[Provided data]
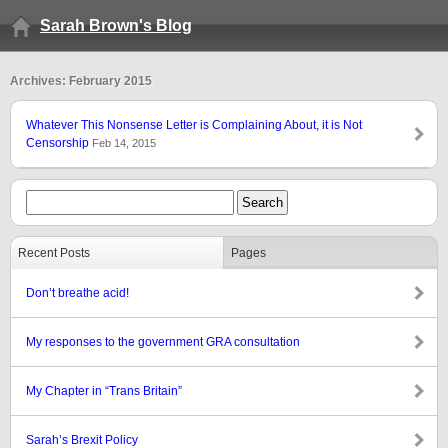
Sarah Brown's Blog
Archives: February 2015
Whatever This Nonsense Letter is Complaining About, it is Not
Censorship
Feb 14, 2015
Recent Posts
Pages
Don’t breathe acid!
My responses to the government GRA consultation
My Chapter in “Trans Britain”
Sarah’s Brexit Policy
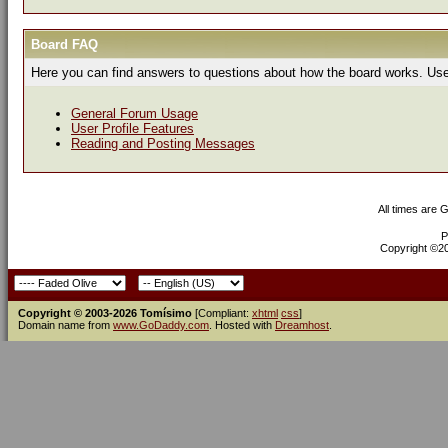
Board FAQ
Here you can find answers to questions about how the board works. Use 
General Forum Usage
User Profile Features
Reading and Posting Messages
All times are 
P
Copyright ©200
Copyright © 2003-2026 Tomísimo
[Compliant:
xhtml
css
]
Domain name from
www.GoDaddy.com
. Hosted with
Dreamhost
.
[/Provided data]
> **What the exercise asks**
Copy the listing in full and without alteration, omitting every picture.

> **Written response**
Sarah Brown's Blog
Archives: February 2015
Whatever This Nonsense Letter is Complaining About, it is Not
Censorship
Feb 14, 2015
Recent Posts
Pages
Don’t breathe acid!
My responses to the government GRA consultation
My Chapter in “Trans Britain”
Sarah’s Brexit Policy
Board FAQ
Here you can find answers to questions about how the board works. Use 
General Forum Usage
User Profile Features
Reading and Posting Messages
All times are 
P
Copyright ©200
Copyright © 2003-2026 Tomísimo
[Compliant:
xhtml
css
]
Domain name from
www.GoDaddy.com
. Hosted with
Dreamhost
.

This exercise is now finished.